#### WHAT THE TASK REQUIRES:
Please format every line of text in the rows below as a JSON list of strings, one string per line, skipping blank lines. Leave the pictures out of the answer.

───── INFORMATION PROVIDED

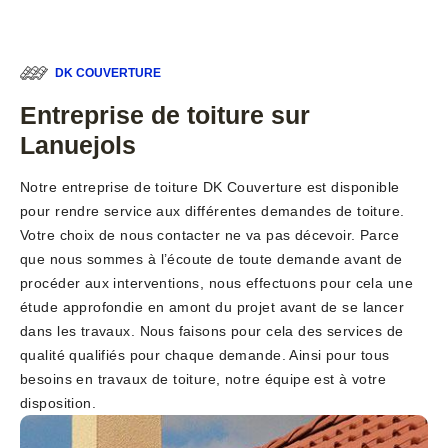
DK COUVERTURE
Entreprise de toiture sur
Lanuejols
Notre entreprise de toiture DK Couverture est disponible
pour rendre service aux différentes demandes de toiture.
Votre choix de nous contacter ne va pas décevoir. Parce
que nous sommes à l’écoute de toute demande avant de
procéder aux interventions, nous effectuons pour cela une
étude approfondie en amont du projet avant de se lancer
dans les travaux. Nous faisons pour cela des services de
qualité qualifiés pour chaque demande. Ainsi pour tous
besoins en travaux de toiture, notre équipe est à votre
disposition.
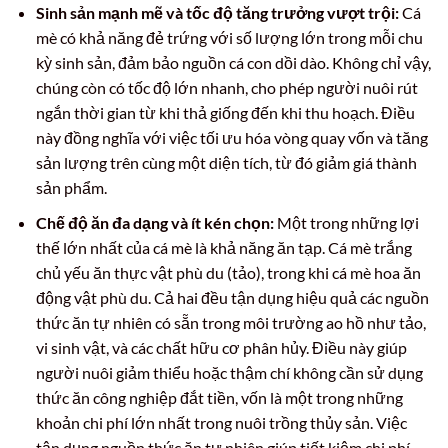
Sinh sản mạnh mẽ và tốc độ tăng trưởng vượt trội:
Cá
mè có khả năng đẻ trứng với số lượng lớn trong mỗi chu
kỳ sinh sản, đảm bảo nguồn cá con dồi dào. Không chỉ vậy,
chúng còn có tốc độ lớn nhanh, cho phép người nuôi rút
ngắn thời gian từ khi thả giống đến khi thu hoạch. Điều
này đồng nghĩa với việc tối ưu hóa vòng quay vốn và tăng
sản lượng trên cùng một diện tích, từ đó giảm giá thành
sản phẩm.
Chế độ ăn đa dạng và ít kén chọn:
Một trong những lợi
thế lớn nhất của cá mè là khả năng ăn tạp. Cá mè trắng
chủ yếu ăn thực vật phù du (tảo), trong khi cá mè hoa ăn
động vật phù du. Cả hai đều tận dụng hiệu quả các nguồn
thức ăn tự nhiên có sẵn trong môi trường ao hồ như tảo,
vi sinh vật, và các chất hữu cơ phân hủy. Điều này giúp
người nuôi giảm thiểu hoặc thậm chí không cần sử dụng
thức ăn công nghiệp đắt tiền, vốn là một trong những
khoản chi phí lớn nhất trong nuôi trồng thủy sản. Việc
tận dụng nguồn thức ăn tự nhiên giúp tiết kiệm chi phí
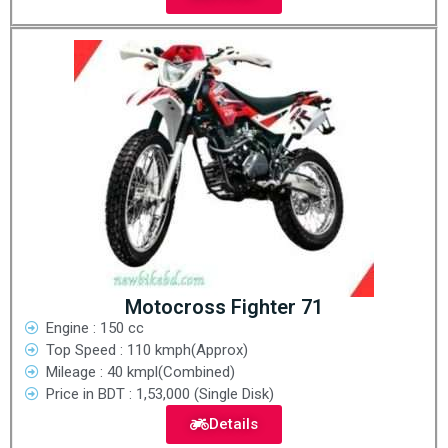
Motocross Fighter 71
Engine : 150 cc
Top Speed : 110 kmph(Approx)
Mileage : 40 kmpl(Combined)
Price in BDT : 1,53,000 (Single Disk)
Details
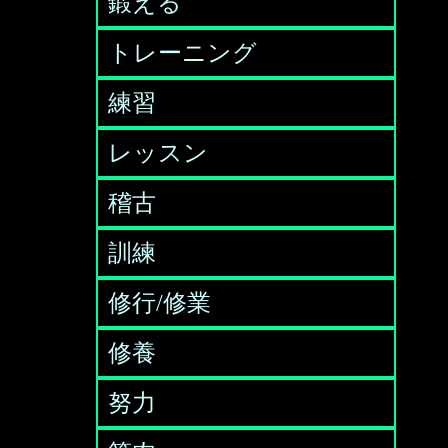
鍛える
トレーニング
練習
レッスン
稽古
訓練
修行/修業
修養
努力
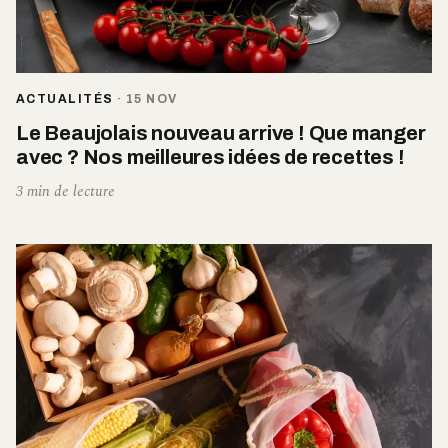
ACTUALITÉS
·
15 NOV
Le Beaujolais nouveau arrive ! Que manger
avec ? Nos meilleures idées de recettes !
3 min de lecture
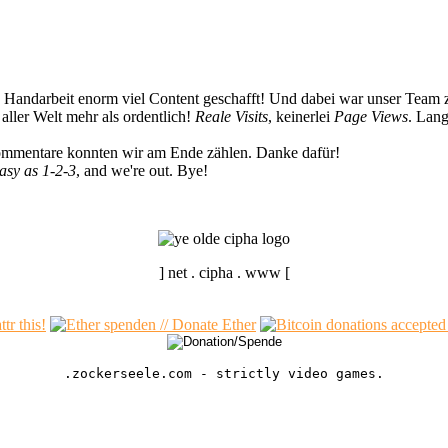
n Handarbeit enorm viel Content geschafft! Und dabei war unser Team z
ller Welt mehr als ordentlich!
Reale Visits
, keinerlei
Page Views
. Lang
Kommentare konnten wir am Ende zählen. Danke dafür!
easy as 1-2-3
, and we're out. Bye!
] net . cipha . www [
.zockerseele.com - strictly video games.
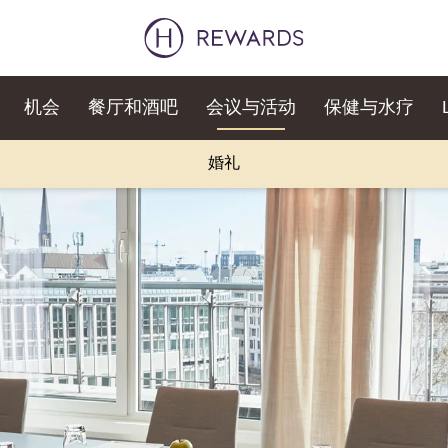
机会
餐厅和酒吧
会议与活动
保健与水疗
婚礼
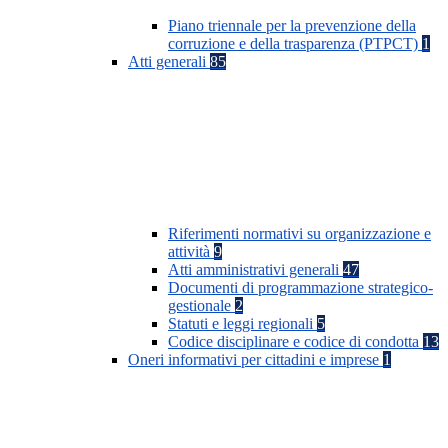
Piano triennale per la prevenzione della
corruzione e della trasparenza (PTPCT)
1
Atti generali
85
Riferimenti normativi su organizzazione e
attività
9
Atti amministrativi generali
47
Documenti di programmazione strategico-
gestionale
2
Statuti e leggi regionali
5
Codice disciplinare e codice di condotta
13
Oneri informativi per cittadini e imprese
1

──────────

#### EXERCISE RESULT:
[
  "DK COUVERTURE",
  "Entreprise de toiture sur",
  "Lanuejols",
  "Notre entreprise de toiture DK Couverture est disponible",
  "pour rendre service aux différentes demandes de toiture.",
  "Votre choix de nous contacter ne va pas décevoir. Parce",
  "que nous sommes à l’écoute de toute demande avant de",
  "procéder aux interventions, nous effectuons pour cela une",
  "étude approfondie en amont du projet avant de se lancer",
  "dans les travaux. Nous faisons pour cela des services de",
  "qualité qualifiés pour chaque demande. Ainsi pour tous",
  "besoins en travaux de toiture, notre équipe est à votre",
  "disposition.",
  "Sinh sản mạnh mẽ và tốc độ tăng trưởng vượt trội:",
  "Cá",
  "mè có khả năng đẻ trứng với số lượng lớn trong mỗi chu",
  "kỳ sinh sản, đảm bảo nguồn cá con dồi dào. Không chỉ vậy,",
  "chúng còn có tốc độ lớn nhanh, cho phép người nuôi rút",
  "ngắn thời gian từ khi thả giống đến khi thu hoạch. Điều",
  "này đồng nghĩa với việc tối ưu hóa vòng quay vốn và tăng",
  "sản lượng trên cùng một diện tích, từ đó giảm giá thành",
  "sản phẩm.",
  "Chế độ ăn đa dạng và ít kén chọn:",
  "Một trong những lợi",
  "thế lớn nhất của cá mè là khả năng ăn tạp. Cá mè trắng",
  "chủ yếu ăn thực vật phù du (tảo), trong khi cá mè hoa ăn",
  "động vật phù du. Cả hai đều tận dụng hiệu quả các nguồn",
  "thức ăn tự nhiên có sẵn trong môi trường ao hồ như tảo,",
  "vi sinh vật, và các chất hữu cơ phân hủy. Điều này giúp",
  "người nuôi giảm thiểu hoặc thậm chí không cần sử dụng",
  "thức ăn công nghiệp đắt tiền, vốn là một trong những",
  "khoản chi phí lớn nhất trong nuôi trồng thủy sản. Việc",
  "tận dụng nguồn thức ăn tự nhiên giúp tiết kiệm chi phí",
  "Motocross Fighter 71",
  "Engine : 150 cc",
  "Top Speed : 110 kmph(Approx)",
  "Mileage : 40 kmpl(Combined)",
  "Price in BDT : 1,53,000 (Single Disk)",
  "Details",
  "鍛える",
  "トレーニング",
  "練習",
  "レッスン",
  "稽古",
  "訓練",
  "修行/修業",
  "修養",
  "努力",
  "ACTUALITÉS",
  "·",
  "15 NOV",
  "Le Beaujolais nouveau arrive ! Que manger",
  "avec ? Nos meilleures idées de recettes !",
  "3 min de lecture",
  "n Handarbeit enorm viel Content geschafft! Und dabei war unser Team z",
  "ller Welt mehr als ordentlich!",
  "Reale Visits",
  ", keinerlei",
  "Page Views",
  ". Lang",
  "Kommentare konnten wir am Ende zählen. Danke dafür!",
  "easy as 1-2-3",
  ", and we're out. Bye!",
  "] net . cipha . www [",
  ".zockerseele.com - strictly video games.",
  "机会",
  "餐厅和酒吧",
  "会议与活动",
  "保健与水疗",
  "婚礼",
  "Piano triennale per la prevenzione della",
  "corruzione e della trasparenza (PTPCT)",
  "1",
  "Atti generali",
  "85",
  "Riferimenti normativi su organizzazione e",
  "attività",
  "9",
  "Atti amministrativi generali",
  "47",
  "Documenti di programmazione strategico-",
  "gestionale",
  "2",
  "Statuti e leggi regionali",
  "5",
  "Codice disciplinare e codice di condotta",
  "13",
  "Oneri informativi per cittadini e imprese",
  "1"
]